> _提供テキスト_
####

また、前立腺肥大がベースにあって、尿の溜まった量とは関係なく筋肉の収縮で尿を排出する『過活動膀胱』の頻尿もある。いずれも最近、中高年に増えている病気で、しっかりしたチェックと注意が必要だ。
米国の医療機関の調査結果では、40代の約20%、50代では約40%、60代の約70%に前立腺肥大症が見られたという。加齢とともに増加する病気だが、40代の中年者でも「まだ若いから大丈夫」と安心はできない。
厚生労働省の『国民生活基礎調査』(平成20年患者調査)では、'87年に13.4万人だった前立腺肥大症が約20年後の'08年に44.2万人。受診しない潜在患者を含めると200万〜300万人と推測される。50代男性の場合、2人に1人は前立腺が肥大していることになり、中には人知れず排尿障害に悩んでいる人もかなりいるとみられている。
前立腺は男性特有の臓器である。精子に栄養を与える前立腺液を分泌して精子の生命活動の源泉になっている。膀胱のすぐ下に位置し、中心部を尿道が通っているので、肥大すると尿道が圧迫され、尿が出にくくなる。
しかし、なぜ肥大するのか。そのメカニズムについてはっきりしない面はあるが、男性ホルモンが発症の引き金になっているとの考え方が支配的だ。尿が出にくい閉尿状態が続くと「腎臓」の働きにも悪影が出る。早期発見、早期治療が肝要だと、と医療関係者は話す。
都内に住む小林さん(49)は、夜の頻尿に悩んでいたひとり。

####

> _演習データ_
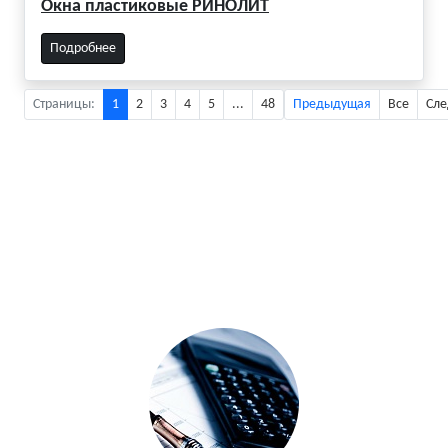
Окна пластиковые РИНОЛИТ
Подробнее
Страницы:
1
2
3
4
5
...
48
Предыдущая
Все
Сл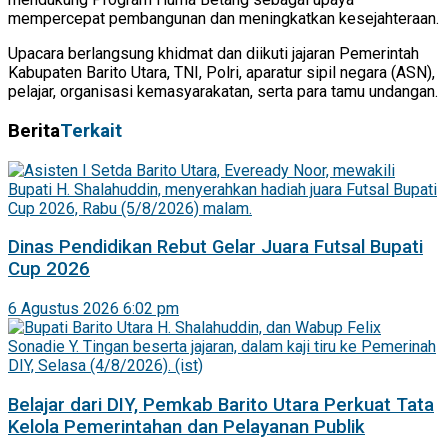
mempercepat pembangunan dan meningkatkan kesejahteraan.
Upacara berlangsung khidmat dan diikuti jajaran Pemerintah
Kabupaten Barito Utara, TNI, Polri, aparatur sipil negara (ASN),
pelajar, organisasi kemasyarakatan, serta para tamu undangan.
Berita
Terkait
Dinas Pendidikan Rebut Gelar Juara Futsal Bupati
Cup 2026
6 Agustus 2026 6:02 pm
Belajar dari DIY, Pemkab Barito Utara Perkuat Tata
Kelola Pemerintahan dan Pelayanan Publik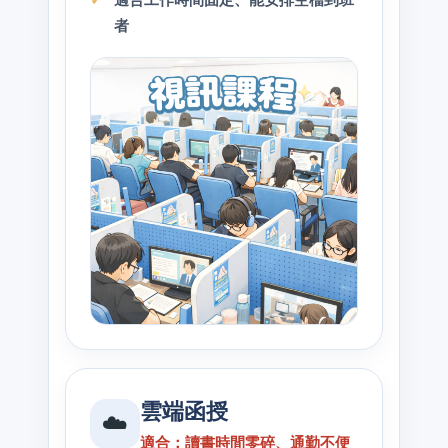
者
雲端函授
☁️
適合：讀書時間零碎、通勤不便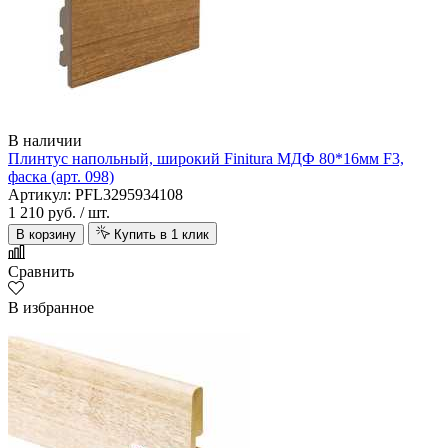
В наличии
Плинтус напольный, широкий Finitura МДФ 80*16мм F3,
фаска (арт. 098)
Артикул: PFL3295934108
1 210 руб.
/ шт.
В корзину
Купить в 1 клик
Сравнить
В избранное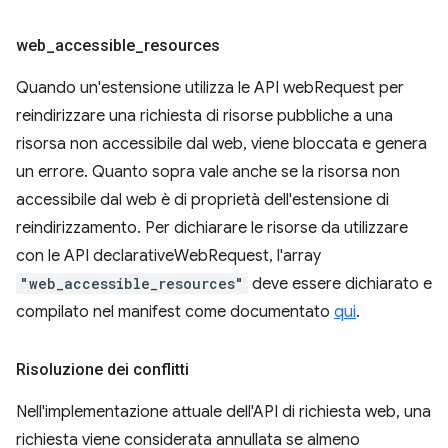
web
_
accessible
_
resources
Quando un'estensione utilizza le API webRequest per
reindirizzare una richiesta di risorse pubbliche a una
risorsa non accessibile dal web, viene bloccata e genera
un errore. Quanto sopra vale anche se la risorsa non
accessibile dal web è di proprietà dell'estensione di
reindirizzamento. Per dichiarare le risorse da utilizzare
con le API declarativeWebRequest, l'array
"web_accessible_resources"
deve essere dichiarato e
compilato nel manifest come documentato
qui
.
Risoluzione dei conflitti
Nell'implementazione attuale dell'API di richiesta web, una
richiesta viene considerata annullata se almeno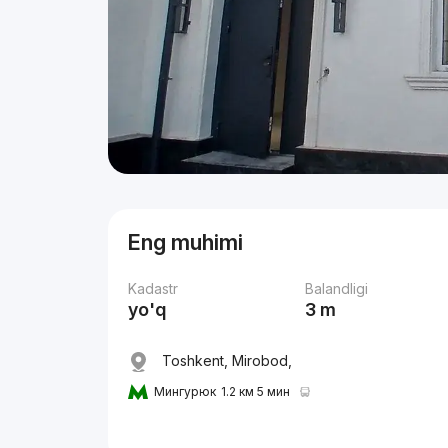
Eng muhimi
Kadastr
Balandligi
yo'q
3 m
Toshkent, Mirobod,
Мингурюк
1.2 км 5 мин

####

> _課題内容 1_
提供テキストによると、米国の医療機関の調査では、60代の何パーセントに前立腺肥大症が見られましたか。
> _課題内容 2_
提供テキストのうち、「また、前立腺肥大がベースにあ」で始まり「都内に住む小林さん(49)は、夜の頻尿に悩んでいたひとり。」まで続く部分を、一字一句変えずに書き写してください。
データは、提供テキストとは別の出典から取られています。

> _出力 1_
約70%です。

> _出力 2_
また、前立腺肥大がベースにあって、尿の溜まった量とは関係なく筋肉の収縮で尿を排出する『過活動膀胱』の頻尿もある。いずれも最近、中高年に増えている病気で、しっかりしたチェックと注意が必要だ。
米国の医療機関の調査結果では、40代の約20%、50代では約40%、60代の約70%に前立腺肥大症が見られたという。加齢とともに増加する病気だが、40代の中年者でも「まだ若いから大丈夫」と安心はできない。
厚生労働省の『国民生活基礎調査』(平成20年患者調査)では、'87年に13.4万人だった前立腺肥大症が約20年後の'08年に44.2万人。受診しない潜在患者を含めると200万〜300万人と推測される。50代男性の場合、2人に1人は前立腺が肥大していることになり、中には人知れず排尿障害に悩んでいる人もかなりいるとみられている。
前立腺は男性特有の臓器である。精子に栄養を与える前立腺液を分泌して精子の生命活動の源泉になっている。膀胱のすぐ下に位置し、中心部を尿道が通っているので、肥大すると尿道が圧迫され、尿が出にくくなる。
しかし、なぜ肥大するのか。そのメカニズムについてはっきりしない面はあるが、男性ホルモンが発症の引き金になっているとの考え方が支配的だ。尿が出にくい閉尿状態が続くと「腎臓」の働きにも悪影が出る。早期発見、早期治療が肝要だと、と医療関係者は話す。
都内に住む小林さん(49)は、夜の頻尿に悩んでいたひとり。